> **SELECTED EXTRACT**
This is an automated email from the ASF dual-hosted git repository.

gurwls223 pushed a commit to branch master
in repository https://gitbox.apache.org/repos/asf/spark.git


The following commit(s) were added to refs/heads/master by this push:
     new 62d4bab3f2b3 [SPARK-46386][PYTHON] Improve assertions of observation 
(pyspark.sql.observation)
62d4bab3f2b3 is described below

commit 62d4bab3f2b30cbd5c87f0bb475f8b57e230e02e
Author: Xinrong Meng <[email protected]>
AuthorDate: Sat Dec 16 09:45:50 2023 -0800

    [SPARK-46386][PYTHON] Improve assertions of observation 
(pyspark.sql.observation)
    
    ### What changes were proposed in this pull request?
    Improve and test assertions of observation (pyspark.sql.observation).
    
    ### Why are the changes needed?
    Better error handling.
    
    ### Does this PR introduce _any_ user-facing change?
    Yes, PySparkAssertionError is raised in the cases below:
    
    ```py
    >>> observation = Observation()
    >>> observation.get()
    Traceback (most recent call last):
    ...
    pyspark.errors.exceptions.base.PySparkAssertionError: 
[NO_OBSERVE_BEFORE_GET] Should observe by calling `DataFrame.observe` before 
`get`.
    >>> df.observe(observation, count(lit(1)))
    DataFrame[id: bigint, val: double, label: string]
    >>> df.observe(observation, count(lit(1)))

> **EXERCISE DETAILS**
Please continue the commit email about PySpark observation assertions, starting right after its last line.

> **SUPPLIED ENTRIES**

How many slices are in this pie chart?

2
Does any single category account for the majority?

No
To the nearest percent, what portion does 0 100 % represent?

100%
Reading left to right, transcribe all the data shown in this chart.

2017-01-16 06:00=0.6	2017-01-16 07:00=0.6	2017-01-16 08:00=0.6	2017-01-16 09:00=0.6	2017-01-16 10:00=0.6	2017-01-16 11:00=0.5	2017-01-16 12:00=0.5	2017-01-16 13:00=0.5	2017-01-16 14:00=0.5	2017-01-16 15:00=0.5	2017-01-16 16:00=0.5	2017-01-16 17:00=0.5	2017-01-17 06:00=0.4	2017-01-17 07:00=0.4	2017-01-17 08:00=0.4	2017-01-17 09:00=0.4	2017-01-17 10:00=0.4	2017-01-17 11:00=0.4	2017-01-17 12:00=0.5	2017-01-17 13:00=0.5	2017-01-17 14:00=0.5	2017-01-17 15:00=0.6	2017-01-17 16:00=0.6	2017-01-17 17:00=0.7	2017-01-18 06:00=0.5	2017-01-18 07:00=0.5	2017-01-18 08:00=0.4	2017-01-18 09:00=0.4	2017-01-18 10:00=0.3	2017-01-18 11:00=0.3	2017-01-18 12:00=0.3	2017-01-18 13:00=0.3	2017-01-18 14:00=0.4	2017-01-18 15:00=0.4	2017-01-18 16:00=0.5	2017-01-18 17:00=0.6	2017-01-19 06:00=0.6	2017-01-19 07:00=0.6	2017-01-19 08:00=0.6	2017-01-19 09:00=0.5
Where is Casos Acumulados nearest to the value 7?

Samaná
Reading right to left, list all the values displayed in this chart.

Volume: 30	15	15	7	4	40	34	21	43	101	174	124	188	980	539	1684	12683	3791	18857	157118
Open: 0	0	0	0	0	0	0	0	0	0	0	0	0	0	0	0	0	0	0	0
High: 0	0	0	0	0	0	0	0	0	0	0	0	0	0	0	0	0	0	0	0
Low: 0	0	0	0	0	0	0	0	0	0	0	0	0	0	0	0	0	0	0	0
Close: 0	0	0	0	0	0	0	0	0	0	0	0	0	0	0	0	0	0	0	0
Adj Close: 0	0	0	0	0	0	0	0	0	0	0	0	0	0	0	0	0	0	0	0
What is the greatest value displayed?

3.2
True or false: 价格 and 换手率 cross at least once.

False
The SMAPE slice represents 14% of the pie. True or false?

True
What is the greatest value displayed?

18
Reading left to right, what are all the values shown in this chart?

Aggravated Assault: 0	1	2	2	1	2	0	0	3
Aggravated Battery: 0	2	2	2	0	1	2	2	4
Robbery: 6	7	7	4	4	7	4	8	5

> **SOLVED PROBLEM**
    Traceback (most recent call last):
    ...
        raise PySparkAssertionError(error_class="REUSE_OBSERVATION", 
message_parameters={})
    pyspark.errors.exceptions.base.PySparkAssertionError: [REUSE_OBSERVATION] 
An Observation can be used with a DataFrame only once.
    ```
    
    ### How was this patch tested?
    Test change only.
    
    ### Was this patch authored or co-authored using generative AI tooling?
    No.
    
    Closes #44324 from xinrong-meng/test_observe.
    
    Authored-by: Xinrong Meng <[email protected]>
    Signed-off-by: Hyukjin Kwon <[email protected]>
---
 python/pyspark/errors/error_classes.py     | 10 ++++++++++
 python/pyspark/sql/connect/observation.py  |  8 ++++++--
 python/pyspark/sql/observation.py          |  9 ++++++---
 python/pyspark/sql/tests/test_dataframe.py | 20 ++++++++++++++++++++
 4 files changed, 42 insertions(+), 5 deletions(-)

diff --git a/python/pyspark/errors/error_classes.py 
b/python/pyspark/errors/error_classes.py
index ffe5d692001c..bb2784812627 100644
--- a/python/pyspark/errors/error_classes.py
+++ b/python/pyspark/errors/error_classes.py
@@ -712,6 +712,11 @@ ERROR_CLASSES_JSON = """
       "No active Spark session found. Please create a new Spark session before 
running the code."
     ]
   },
+  "NO_OBSERVE_BEFORE_GET" : {
+    "message" : [
+      "Should observe by calling `DataFrame.observe` before `get`."
+    ]
+  },
   "NO_SCHEMA_AND_DRIVER_DEFAULT_SCHEME" : {
     "message" : [
       "Only allows <arg_name> to be a path without scheme, and Spark Driver 
should use the default scheme to determine the destination file system."
@@ -828,6 +833,11 @@ ERROR_CLASSES_JSON = """
       "The maximum number of retries has been exceeded."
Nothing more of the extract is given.